Saklanmanın verdiği haz, bulunacağına dair taşıdığı güvenden kaynaklanır. Çünkü güvenli bir bağlanma olmadan yalnızlık zorlayıcı ve tehditkar bir deneyime dönüşebilir. Ancak, bulunacağına dair bir güvenle desteklenen yalnızlık, çocuğun gelişimi için zenginleştirici bir sürece dönüşür.
Yine Winnicott, ‘yalnızlıkla baş etme kapasitesi’ni bir kişinin ruhsal sağlığının önemli bir göstergesi olarak görür. Bu kapasite, erken dönemde bakım verenle kurulan güvenli bağlarla temellenir. Yalnızlık, bazıları için korkutucu ve katlanılması zor bir duygu iken, bazıları için yaratıcı bir keşif alanı olur.
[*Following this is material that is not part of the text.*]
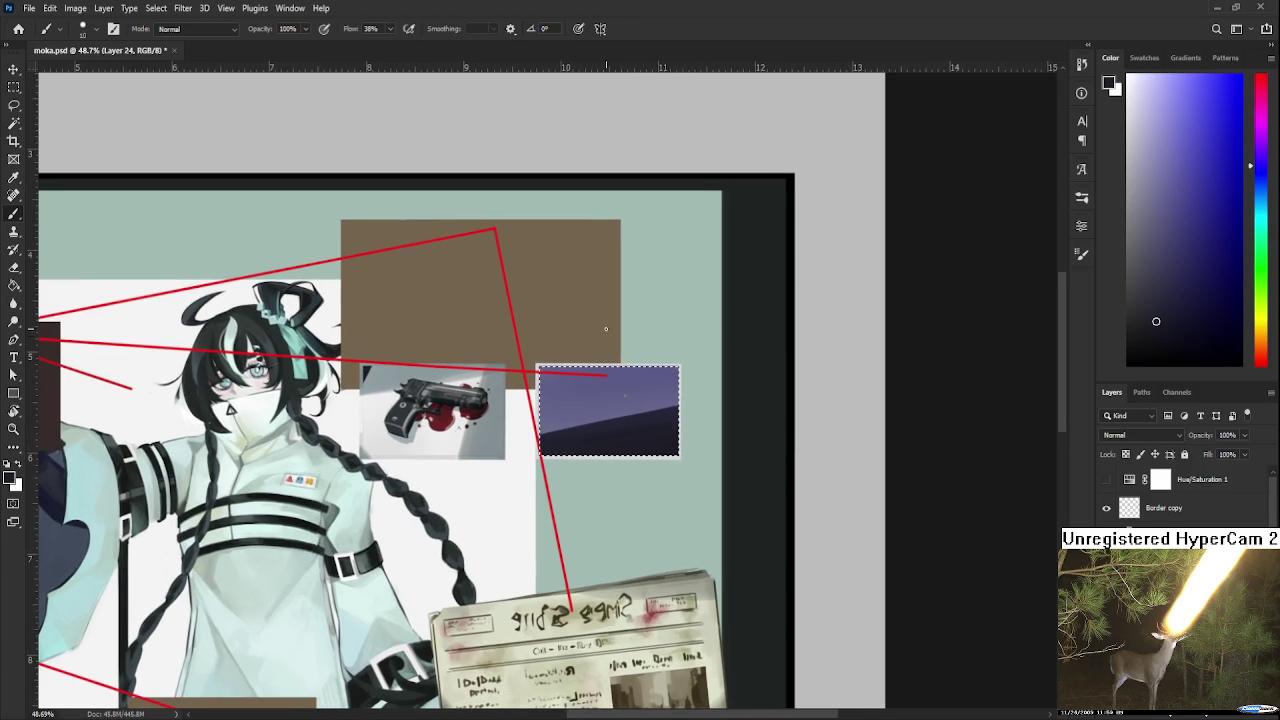
key(bracketright)
- Set the paint colour to a lighter orange-yellow
drag(755, 516, 710, 470)
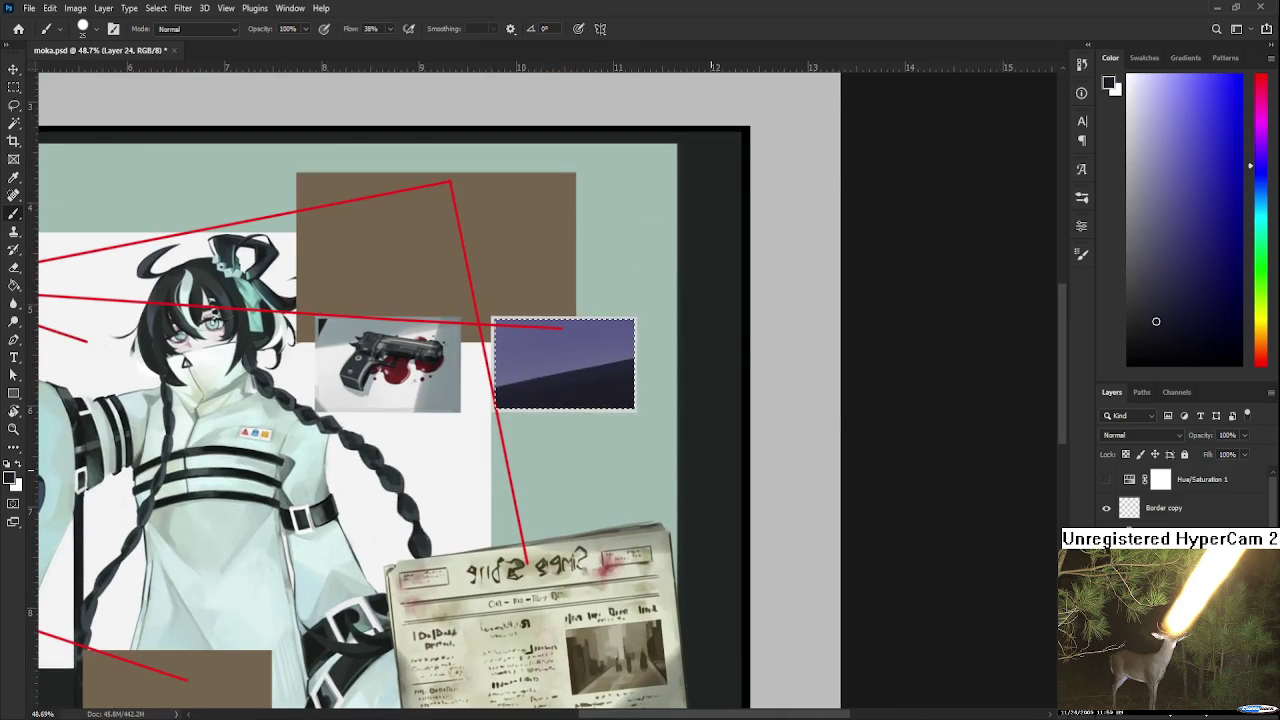
click(1262, 324)
click(1217, 114)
Birçoğumuz ise bu iki uç arasında bir yerdeyizdir. Yalnızlıkla baş etme kapasitesi yüksek olan kişi, görüleceğine dair temel bir güven geliştirmiştir. Bu güven, kişinin tek başına kalabilme yeteneğini artırır ve yalnızlığı tehdit olarak görmekten uzaklaştırır.
Üstelik yalnız kalabilmek, sadece bir mola ya da huzur arayışı da değildir. Kişinin farklılıklarını kabullenip ötekiyle karşılaşmaya hazır olmasının da bir göstergesidir. Yalnızlıkla baş etme kapasitesi yüksek olan kişi, farklılıklarıyla ötekilerin karşısında var olabilir, kendini olduğu gibi ortaya koyabilir.
Yetişkinlikte ise kaybolma, yalnız kalma ve görülme ihtiyacı, çocukluk dönemindeki bu temel deneyimlerin yankısıdır. Psikolojik açıdan sağlıklı bir yetişkin, zaman zaman ‘kaybolmak’ yani bir süre kendiyle kalmak ve dünyadan uzaklaşmak ister. Bu, bireyin iç dünyasına dönerek kendini yeniden keşfetmesine olanak tanır. Ancak bu kayboluşun bir sonu olmalı, kişi, ilişkisel bağlarını yeniden kurabilmelidir. Kaybolmak ve yeniden bulunmak arasındaki bu döngü, kişinin hem içsel hem de sosyal dengesini sağlaması için kritik bir öneme sahiptir.
Yetişkinlikte yalnız kalma ve görülme arasındaki bu dengeyi bulabilmek, kişinin yalnızlıkla baş etme kapasitesini ne kadar geliştirebildiğine bağlıdır.
Günümüz dünyasında yalnızlık, özellikle dijital çağda farklı bir boyut kazanmıştır. Saklambaç oyununda çocuk fiziksel olarak bir bağ kurmaya çalışırken, yetişkinler de çevrimiçi dünyada ‘bulunmayı’ bekler. Sosyal medya platformları, tıpkı çocukların saklambaçta ‘beni bul’ diye fısıldaması gibi, yetişkinlerin görünür olma çabasına sahne olur.